Tuesday, January 27, 2009

I wish this was a nightmare

I wish this was a nightmare
January, 11, 2009
Genevieve H Christensen




I wish this was a nightmare. If it was, the red welts that stripe my back would have wakened me. The hot tears that wear paths down my face would be tears of joy, not anguish. The built up filth on my body would have been washed away long ago. I would have never known the sickening, rocking movement of what is now my entire world.


I cannot even move from where I am. The hot, sticky atmosphere makes even the tiny rags I wear cling to me. I have never felt so alone, even though I know there are others like me. I can hear them moan and I can feel their shoulders rub against mine. I know that they, too, feel discomforted by the humid atmosphere and the heat and the nausea.
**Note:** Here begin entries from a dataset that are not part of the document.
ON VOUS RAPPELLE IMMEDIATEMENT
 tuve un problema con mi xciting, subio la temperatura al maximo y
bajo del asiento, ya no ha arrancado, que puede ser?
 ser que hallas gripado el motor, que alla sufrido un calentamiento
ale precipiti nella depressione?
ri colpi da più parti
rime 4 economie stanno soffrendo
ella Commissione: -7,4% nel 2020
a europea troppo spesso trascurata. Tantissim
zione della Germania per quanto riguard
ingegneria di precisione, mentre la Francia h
I’ve heard rumors of our destination. They captured us from our home and took us to the coast. There they kept us for a few days. There are a large number of them, and many were often drunk from rum the pale foreigners bring them. Then they pack us tight into ships to a land where rice, cotton, sugar, and indigo grow in large amounts. That is where we are headed.
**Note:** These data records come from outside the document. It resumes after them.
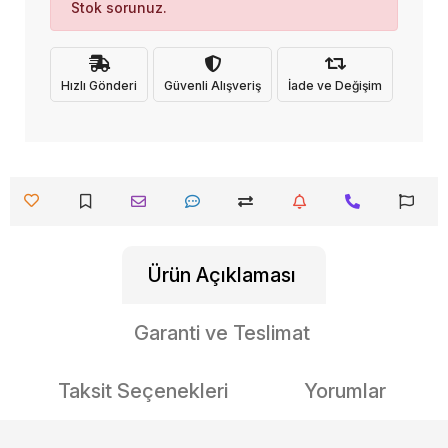
Stok sorunuz.
Hızlı Gönderi
Güvenli Alışveriş
İade ve Değişim
Ürün Açıklaması
Garanti ve Teslimat
Taksit Seçenekleri
Yorumlar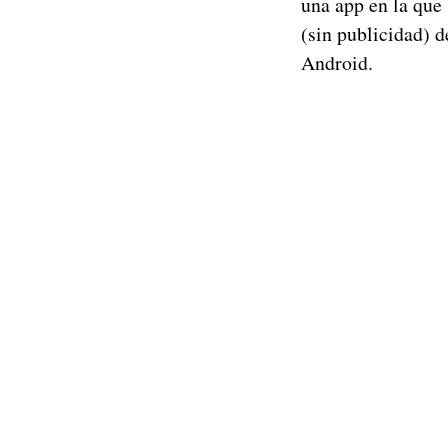
una app en la que 
(sin publicidad) d
Android.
I try to forget my present state and visualize my home. I close my eyes (not that it makes any difference) and tune out the noises of those around me. I can hear my brother’s sweet voice as he sings a traditional tune. I can feel the dirt floor of our house beneath my feet. I can taste that sweet yam from lunch on my tongue. I can smell the healthy sweat of my goat as I milk it. I can feel my mother’s little hands touch mine as she takes the milk back into the house. I can hear the step of my father coming in from the fields where the cows graze. I can smell the delicate flowers from my mother’s garden, where she grows yams, maize, and beans. I was torn away from all of this, I remember in shock.
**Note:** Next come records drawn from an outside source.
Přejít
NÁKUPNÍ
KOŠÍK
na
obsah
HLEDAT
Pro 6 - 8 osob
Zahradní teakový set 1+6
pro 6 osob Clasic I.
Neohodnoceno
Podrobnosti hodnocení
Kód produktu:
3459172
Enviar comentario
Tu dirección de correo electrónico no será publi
I fall asleep and when I wake, we have stopped. Our captors didn’t tell us we would arrive so soon. I am unshackled and housed with the others in a small, cramped building. We stay there for a week, and then are moved to a rough wooden platform. There a man starts calling out in a harsh, loud squawk, which I can barely understand. I am grabbed and half-marched, half-dragged to the center. The crowd is hushed and I hear someone say, “Nobody wants to buy a blind slave.”